Immer mehr Jungen wachsen heute vater- und männerlos auf, was allgemein als eine der wichtigsten Ursachen für ihre zunehmende Desorientierung ausgemacht wird. In einigen Ländern haben schon mehr als die Hälfte der Jungen keinen Vater mehr. Die Sinus-Studie der deutschen Bundesregierung belegt die Ängste der jungen Männer.
"In ihrem Inneren verzweifelt, orientierungslos und einsam"
„Unsere Söhne haben Probleme“, schreibt der Jungenpsychologe William Pollack., „und diese Probleme sind gravierender, als wir denken." Selbst die Buben, die nach außen ganz "normal" wirkten und den Anschein erweckten, mit dem Leben gut zurechtzukommen, seien davon betroffen. „Gemeinsam mit anderen Forschern musste ich in den letzten Jahren erkennen, dass sehr viele Jungen, die nach außen hin ganz unauffällig wirken, in ihrem Inneren verzweifelt, orientierungslos und einsam sind." Sie können sich nicht mehr an allgemein gültigen Bildern von Männlichkeit orientieren, wie das früher der Fall war. Stattdessen müssen sie sich allein zurecht finden – nicht zuletzt, weil das die männliche Rolle von ihnen verlangt.

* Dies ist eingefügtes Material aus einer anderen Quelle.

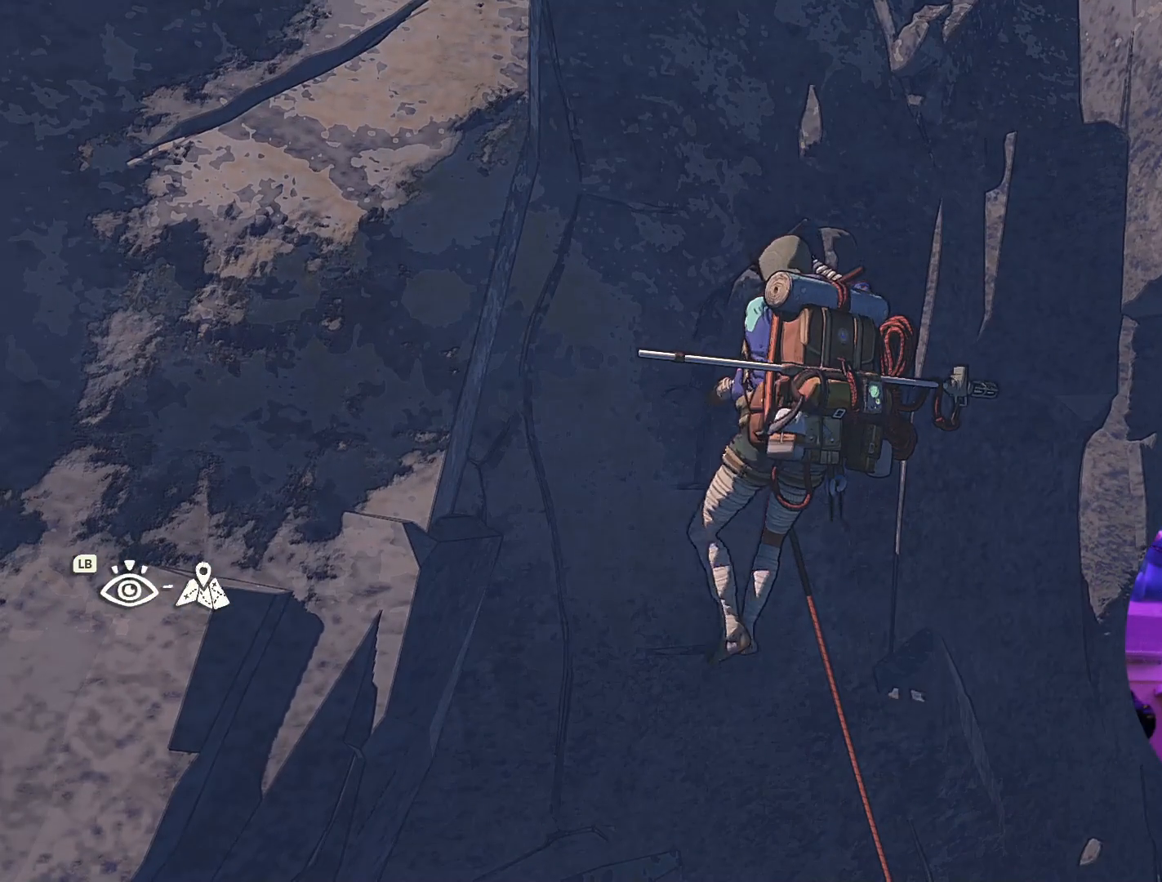
{"buttons": [], "left_stick": "up", "right_stick": "center", "events": []}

In den vergangenen vierzig Jahren hat sich die Politik auf die Förderung von Mädchen und Frauen konzentriert; dass es noch ein anderes Geschlecht gibt, geriet dabei in Vergessenheit. Wenn wir weitere Katastrophen verhindern wollen, müssen wir uns überlegen, wie wir unseren Jungen neue Ziele, konstruktive Wege und ein anderes Männerbild vermitteln können. Ansonsten können wir auf den nächsten Amoklauf warten.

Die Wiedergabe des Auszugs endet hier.